Instructions to follow:
Below are some records. Return exactly the lines from the one containing "16: (821, 428, 0.66)" through the one containing "41: (870, 283, 12.39)", both included, and only those.

Source records:
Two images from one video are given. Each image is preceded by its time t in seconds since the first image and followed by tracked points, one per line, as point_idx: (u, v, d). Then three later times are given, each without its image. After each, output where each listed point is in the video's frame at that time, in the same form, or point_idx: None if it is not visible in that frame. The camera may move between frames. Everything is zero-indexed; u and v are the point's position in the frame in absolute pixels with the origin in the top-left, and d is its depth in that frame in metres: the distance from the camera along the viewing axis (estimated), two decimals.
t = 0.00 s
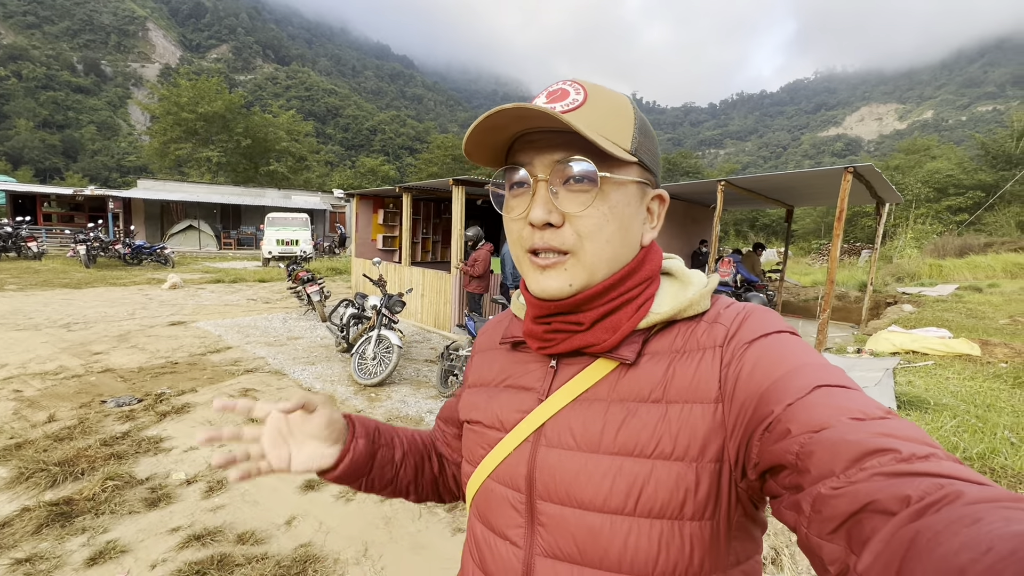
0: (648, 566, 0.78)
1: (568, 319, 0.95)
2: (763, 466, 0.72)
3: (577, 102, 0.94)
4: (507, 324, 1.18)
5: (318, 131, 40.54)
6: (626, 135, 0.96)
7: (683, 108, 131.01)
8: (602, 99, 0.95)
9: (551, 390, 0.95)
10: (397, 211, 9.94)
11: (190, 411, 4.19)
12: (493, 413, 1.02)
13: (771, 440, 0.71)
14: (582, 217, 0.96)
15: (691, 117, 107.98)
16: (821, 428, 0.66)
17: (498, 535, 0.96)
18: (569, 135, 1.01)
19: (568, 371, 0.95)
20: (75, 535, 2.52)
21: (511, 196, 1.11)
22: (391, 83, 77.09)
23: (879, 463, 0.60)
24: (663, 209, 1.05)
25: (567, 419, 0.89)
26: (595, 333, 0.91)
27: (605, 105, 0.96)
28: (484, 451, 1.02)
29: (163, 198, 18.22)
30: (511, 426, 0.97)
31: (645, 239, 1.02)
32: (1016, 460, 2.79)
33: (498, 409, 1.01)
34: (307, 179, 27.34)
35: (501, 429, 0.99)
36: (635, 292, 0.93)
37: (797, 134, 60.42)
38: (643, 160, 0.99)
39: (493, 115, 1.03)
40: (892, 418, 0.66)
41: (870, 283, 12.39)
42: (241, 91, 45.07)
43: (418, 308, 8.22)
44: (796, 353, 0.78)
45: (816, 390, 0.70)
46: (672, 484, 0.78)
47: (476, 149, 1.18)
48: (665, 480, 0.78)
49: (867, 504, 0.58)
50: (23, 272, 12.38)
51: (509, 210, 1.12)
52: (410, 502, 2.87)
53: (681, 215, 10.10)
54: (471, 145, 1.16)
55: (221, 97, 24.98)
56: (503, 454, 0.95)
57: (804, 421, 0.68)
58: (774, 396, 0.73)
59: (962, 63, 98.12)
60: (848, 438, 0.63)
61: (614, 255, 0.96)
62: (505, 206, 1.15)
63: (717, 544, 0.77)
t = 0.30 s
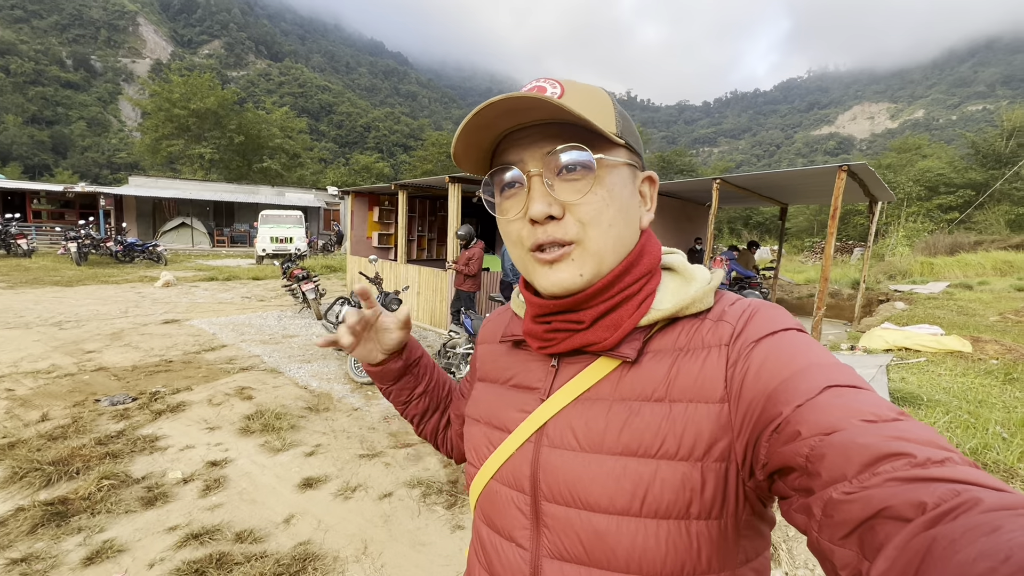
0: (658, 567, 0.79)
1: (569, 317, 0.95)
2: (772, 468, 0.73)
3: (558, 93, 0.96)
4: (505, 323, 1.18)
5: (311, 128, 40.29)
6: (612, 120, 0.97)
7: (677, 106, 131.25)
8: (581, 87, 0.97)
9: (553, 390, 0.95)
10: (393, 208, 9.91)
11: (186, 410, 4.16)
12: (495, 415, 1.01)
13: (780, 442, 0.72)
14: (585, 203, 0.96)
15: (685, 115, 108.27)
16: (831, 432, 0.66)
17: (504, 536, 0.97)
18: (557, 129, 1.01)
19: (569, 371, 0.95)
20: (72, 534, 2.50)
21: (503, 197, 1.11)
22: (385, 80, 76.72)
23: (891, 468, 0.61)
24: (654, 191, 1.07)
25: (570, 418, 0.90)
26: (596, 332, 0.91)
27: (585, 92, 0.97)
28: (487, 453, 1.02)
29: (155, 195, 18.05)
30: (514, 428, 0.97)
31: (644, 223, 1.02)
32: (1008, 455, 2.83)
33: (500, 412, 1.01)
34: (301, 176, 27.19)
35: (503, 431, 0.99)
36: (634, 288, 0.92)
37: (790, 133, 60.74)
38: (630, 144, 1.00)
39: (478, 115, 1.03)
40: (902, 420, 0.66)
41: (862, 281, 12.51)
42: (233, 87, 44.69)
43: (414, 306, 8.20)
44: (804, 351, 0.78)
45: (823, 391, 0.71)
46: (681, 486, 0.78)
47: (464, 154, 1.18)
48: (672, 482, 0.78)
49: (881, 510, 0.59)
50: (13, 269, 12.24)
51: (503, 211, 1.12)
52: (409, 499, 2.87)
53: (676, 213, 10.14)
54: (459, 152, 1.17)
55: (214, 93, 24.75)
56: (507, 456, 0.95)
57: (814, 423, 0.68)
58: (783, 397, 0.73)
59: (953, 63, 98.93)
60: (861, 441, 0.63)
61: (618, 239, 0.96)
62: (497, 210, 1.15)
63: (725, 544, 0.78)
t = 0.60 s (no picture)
0: None
1: (584, 318, 0.94)
2: (783, 472, 0.72)
3: (584, 96, 0.94)
4: (518, 324, 1.16)
5: (305, 125, 40.04)
6: (636, 125, 0.94)
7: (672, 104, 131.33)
8: (608, 91, 0.95)
9: (566, 392, 0.94)
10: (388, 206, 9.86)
11: (180, 410, 4.11)
12: (505, 418, 1.00)
13: (790, 446, 0.71)
14: (600, 211, 0.94)
15: (679, 114, 108.44)
16: (843, 435, 0.65)
17: (511, 540, 0.95)
18: (578, 133, 0.99)
19: (583, 373, 0.94)
20: (66, 537, 2.47)
21: (522, 197, 1.09)
22: (379, 77, 76.34)
23: (904, 473, 0.60)
24: (677, 198, 1.04)
25: (583, 421, 0.88)
26: (611, 333, 0.90)
27: (611, 97, 0.95)
28: (495, 453, 1.00)
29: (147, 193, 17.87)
30: (525, 430, 0.96)
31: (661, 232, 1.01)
32: (1005, 452, 2.85)
33: (511, 412, 0.99)
34: (295, 174, 27.02)
35: (513, 433, 0.98)
36: (652, 293, 0.92)
37: (784, 132, 60.93)
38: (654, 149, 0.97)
39: (499, 117, 1.02)
40: (915, 427, 0.65)
41: (856, 279, 12.59)
42: (226, 84, 44.33)
43: (410, 304, 8.17)
44: (817, 358, 0.77)
45: (837, 396, 0.70)
46: (692, 494, 0.77)
47: (483, 154, 1.16)
48: (684, 488, 0.77)
49: (889, 516, 0.58)
50: (3, 268, 12.09)
51: (520, 213, 1.10)
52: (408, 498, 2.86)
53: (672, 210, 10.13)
54: (478, 153, 1.15)
55: (207, 90, 24.52)
56: (515, 458, 0.94)
57: (824, 427, 0.67)
58: (796, 401, 0.72)
59: (944, 62, 99.66)
60: (872, 445, 0.62)
61: (632, 247, 0.95)
62: (516, 208, 1.13)
63: (734, 551, 0.77)
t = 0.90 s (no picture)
0: None
1: (584, 325, 0.92)
2: (782, 485, 0.71)
3: (584, 107, 0.93)
4: (517, 329, 1.15)
5: (303, 120, 39.86)
6: (638, 136, 0.93)
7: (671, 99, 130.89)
8: (608, 103, 0.93)
9: (564, 398, 0.93)
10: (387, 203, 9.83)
11: (180, 408, 4.11)
12: (502, 421, 1.00)
13: (790, 458, 0.70)
14: (597, 221, 0.93)
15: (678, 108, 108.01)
16: (844, 449, 0.65)
17: (503, 544, 0.94)
18: (577, 144, 0.98)
19: (582, 379, 0.93)
20: (66, 536, 2.47)
21: (522, 205, 1.08)
22: (377, 72, 75.96)
23: (908, 490, 0.59)
24: (679, 209, 1.03)
25: (580, 428, 0.87)
26: (610, 341, 0.89)
27: (611, 109, 0.94)
28: (490, 456, 0.99)
29: (144, 189, 17.78)
30: (521, 433, 0.95)
31: (661, 241, 0.99)
32: (1004, 448, 2.86)
33: (509, 416, 0.98)
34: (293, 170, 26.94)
35: (509, 436, 0.97)
36: (652, 302, 0.90)
37: (783, 126, 60.86)
38: (655, 160, 0.96)
39: (496, 127, 1.01)
40: (920, 443, 0.64)
41: (856, 274, 12.60)
42: (224, 79, 44.11)
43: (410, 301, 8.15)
44: (818, 370, 0.76)
45: (838, 410, 0.69)
46: (688, 503, 0.76)
47: (484, 160, 1.15)
48: (680, 498, 0.77)
49: (892, 533, 0.58)
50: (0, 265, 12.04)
51: (520, 220, 1.09)
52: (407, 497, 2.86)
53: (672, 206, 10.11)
54: (478, 160, 1.14)
55: (204, 85, 24.36)
56: (511, 462, 0.93)
57: (825, 441, 0.67)
58: (796, 414, 0.72)
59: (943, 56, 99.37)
60: (876, 461, 0.62)
61: (629, 258, 0.93)
62: (516, 215, 1.11)
63: (730, 563, 0.76)
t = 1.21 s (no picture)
0: None
1: (590, 328, 0.93)
2: (784, 490, 0.71)
3: (603, 109, 0.93)
4: (522, 331, 1.15)
5: (304, 117, 39.83)
6: (652, 139, 0.93)
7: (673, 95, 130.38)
8: (628, 105, 0.93)
9: (565, 401, 0.93)
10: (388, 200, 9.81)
11: (183, 405, 4.12)
12: (505, 421, 1.00)
13: (795, 465, 0.70)
14: (617, 225, 0.93)
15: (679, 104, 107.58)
16: (847, 456, 0.65)
17: (502, 546, 0.95)
18: (599, 144, 0.98)
19: (583, 382, 0.93)
20: (70, 533, 2.48)
21: (534, 205, 1.07)
22: (377, 69, 75.79)
23: (911, 496, 0.59)
24: (684, 213, 1.04)
25: (581, 430, 0.88)
26: (614, 345, 0.89)
27: (630, 111, 0.93)
28: (492, 458, 0.99)
29: (146, 186, 17.79)
30: (523, 437, 0.95)
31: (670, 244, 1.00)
32: (1005, 445, 2.86)
33: (511, 417, 0.98)
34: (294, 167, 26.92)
35: (511, 437, 0.97)
36: (659, 304, 0.91)
37: (785, 122, 60.71)
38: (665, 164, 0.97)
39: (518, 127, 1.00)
40: (923, 448, 0.65)
41: (858, 271, 12.57)
42: (224, 76, 44.04)
43: (411, 298, 8.15)
44: (823, 376, 0.77)
45: (841, 416, 0.69)
46: (689, 507, 0.76)
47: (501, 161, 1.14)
48: (681, 502, 0.77)
49: (897, 539, 0.58)
50: (3, 263, 12.07)
51: (531, 221, 1.08)
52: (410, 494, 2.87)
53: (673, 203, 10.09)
54: (495, 160, 1.13)
55: (204, 82, 24.31)
56: (513, 464, 0.93)
57: (828, 447, 0.67)
58: (799, 420, 0.72)
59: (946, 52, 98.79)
60: (879, 467, 0.62)
61: (646, 261, 0.94)
62: (527, 215, 1.11)
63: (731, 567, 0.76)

Task response:
16: (821, 428, 0.66)
17: (498, 535, 0.96)
18: (569, 135, 1.01)
19: (568, 371, 0.95)
20: (75, 535, 2.52)
21: (511, 196, 1.11)
22: (391, 83, 77.09)
23: (879, 463, 0.60)
24: (663, 209, 1.05)
25: (567, 419, 0.89)
26: (595, 333, 0.91)
27: (605, 105, 0.96)
28: (484, 451, 1.02)
29: (163, 198, 18.22)
30: (511, 426, 0.97)
31: (645, 239, 1.02)
32: (1016, 460, 2.79)
33: (498, 409, 1.01)
34: (307, 179, 27.34)
35: (501, 429, 0.99)
36: (635, 292, 0.93)
37: (797, 134, 60.42)
38: (643, 160, 0.99)
39: (493, 115, 1.03)
40: (892, 418, 0.66)
41: (870, 283, 12.39)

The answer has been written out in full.